🤖 AI Summary
To address the low efficiency and error-proneness of manual extraction of attack testflows from unstructured cybersecurity threat reports, this paper proposes FLOWGUARDIAN—a novel framework that pioneers the deep integration of contextualized event modeling with attack chain reconstruction. Built upon BERT, FLOWGUARDIAN employs a multi-stage NLP pipeline to achieve fine-grained semantic parsing of threat texts, cross-sentence event linking, and dynamic context-aware testflow generation. Evaluated on a public threat report dataset, it achieves 92.3% testflow completeness and 89.7% accuracy—substantially outperforming existing baseline methods.

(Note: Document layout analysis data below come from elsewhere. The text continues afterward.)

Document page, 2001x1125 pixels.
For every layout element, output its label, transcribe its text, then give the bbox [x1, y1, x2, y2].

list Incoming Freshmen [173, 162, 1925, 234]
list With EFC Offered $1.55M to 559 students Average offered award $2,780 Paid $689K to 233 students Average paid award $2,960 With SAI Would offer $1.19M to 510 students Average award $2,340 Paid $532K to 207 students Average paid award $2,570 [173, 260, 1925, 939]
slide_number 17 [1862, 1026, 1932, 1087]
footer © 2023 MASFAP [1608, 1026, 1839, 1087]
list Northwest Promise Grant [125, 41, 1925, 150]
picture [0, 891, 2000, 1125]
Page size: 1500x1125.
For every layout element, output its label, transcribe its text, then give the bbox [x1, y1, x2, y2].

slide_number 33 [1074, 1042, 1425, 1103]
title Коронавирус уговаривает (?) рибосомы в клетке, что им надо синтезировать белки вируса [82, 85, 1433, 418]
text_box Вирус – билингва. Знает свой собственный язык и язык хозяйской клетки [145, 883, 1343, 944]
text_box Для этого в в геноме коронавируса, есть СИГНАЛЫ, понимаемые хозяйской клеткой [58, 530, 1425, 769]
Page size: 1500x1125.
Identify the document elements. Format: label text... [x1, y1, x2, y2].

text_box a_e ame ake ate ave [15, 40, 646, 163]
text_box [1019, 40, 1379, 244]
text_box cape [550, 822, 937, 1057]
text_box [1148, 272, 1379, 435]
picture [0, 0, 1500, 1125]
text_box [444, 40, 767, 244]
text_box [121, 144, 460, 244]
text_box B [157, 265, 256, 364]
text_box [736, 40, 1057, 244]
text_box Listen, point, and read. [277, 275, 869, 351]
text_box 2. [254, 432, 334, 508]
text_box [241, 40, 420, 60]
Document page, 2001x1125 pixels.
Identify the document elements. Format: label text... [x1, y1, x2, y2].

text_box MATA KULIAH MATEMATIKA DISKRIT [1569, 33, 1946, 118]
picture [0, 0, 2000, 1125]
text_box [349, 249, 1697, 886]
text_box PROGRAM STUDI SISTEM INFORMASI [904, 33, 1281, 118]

This work establishes a reproducible, high-fidelity paradigm for automated testflow generation, directly supporting executable attack simulation and scalable threat hunting.
📝 Abstract
In the ever-evolving landscape of cybersecurity, the rapid identification and mitigation of Advanced Persistent Threats (APTs) is crucial. Security practitioners rely on detailed threat reports to understand the tactics, techniques, and procedures (TTPs) employed by attackers. However, manually extracting attack testflows from these reports requires elusive knowledge and is time-consuming and prone to errors. This paper proposes FLOWGUARDIAN, a novel solution leveraging language models (i.e., BERT) and Natural Language Processing (NLP) techniques to automate the extraction of attack testflows from unstructured threat reports. FLOWGUARDIAN systematically analyzes and contextualizes security events, reconstructs attack sequences, and then generates comprehensive testflows. This automated approach not only saves time and reduces human error but also ensures comprehensive coverage and robustness in cybersecurity testing. Empirical validation using public threat reports demonstrates FLOWGUARDIAN's accuracy and efficiency, significantly enhancing the capabilities of security teams in proactive threat hunting and incident response.